Temporary exhibits are the most exciting part of any museum, in my opinion. It is within them that you can truly see a museum's value system and curator's perspective in the way in which they choose to situate a unique collection... of art, for example. Susan Power also attributes temporary exhibitions "to attract increasingly larger number of visitors."
The current temporary exhibition at the MAM was certainly crowded during my visit last week. It showcased "over 400 works of art and documents created/displayed in France during the decade bracketing World War II . . . a crucial and tragic moment in the museum's history." The exhibition was organized chronologically, displaying pieces that had been visible at the time, in addition to those that were not. Lighting was low and very little description was given except for blocks of contextual text at the beginning of each section. For this reason I don't think I'd be able to appreciate the amazing juxtaposition of it all--which, I believe, is the most valuable part--had I not been on a guided tour.

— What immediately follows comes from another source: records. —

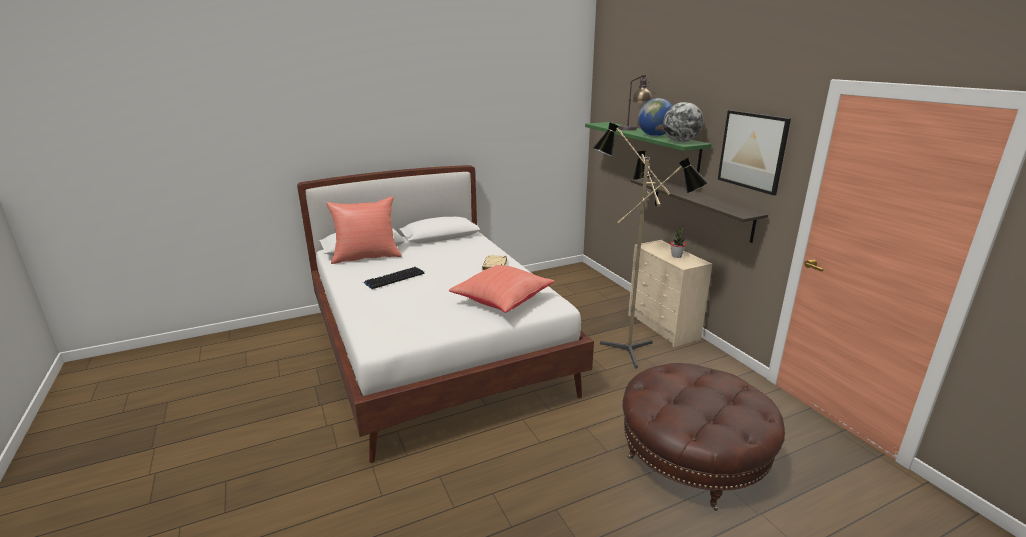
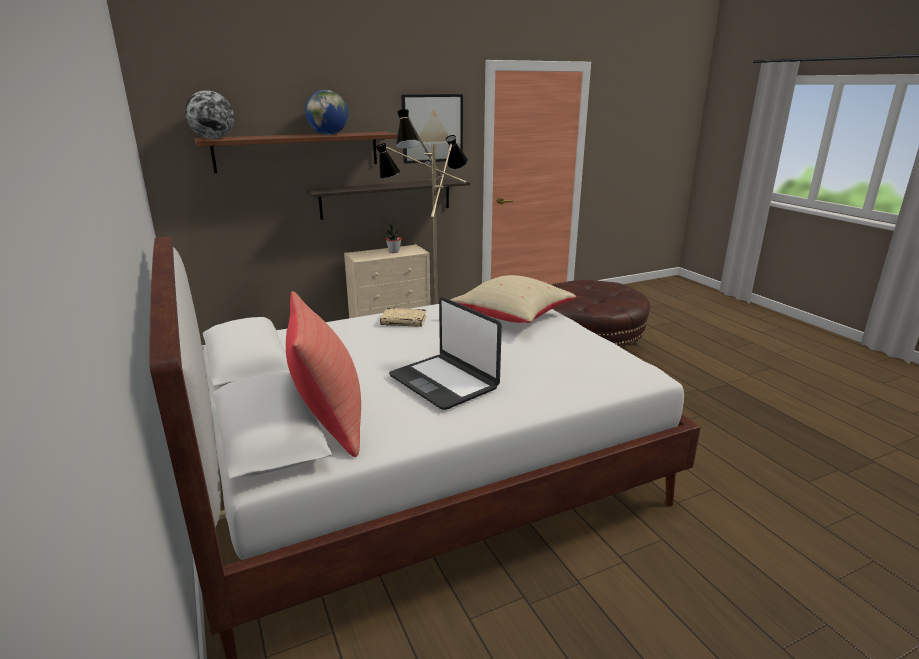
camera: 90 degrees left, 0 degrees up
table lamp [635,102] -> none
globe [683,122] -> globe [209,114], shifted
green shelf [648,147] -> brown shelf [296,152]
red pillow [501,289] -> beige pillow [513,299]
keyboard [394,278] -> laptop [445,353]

Each piece was so moving, not solely for its artistic composition but for its ideology.There were propaganda-like works for the Vichy government (stylistically of modern and medieval themes), pieces that served as acts of subtle resistance by artists in exile and those kept under lock and key (Picasso, for instance), classic facist art, and even those that had been created by artistically-inclined prisoners at the detention camps with the limited material available:And it closed and ended with surrealist works; the first that had been displayed perhaps with an unconscious premonition of what's to come and the last with a conclusive return of artists to the scene, with the outstanding intention of performing a change on the visitor. The art, degenerate or not, intentionally (and unintentionally) expressed the most barbaric parts of the war. The exhibition thus professed a profoundly political and ethical narrative.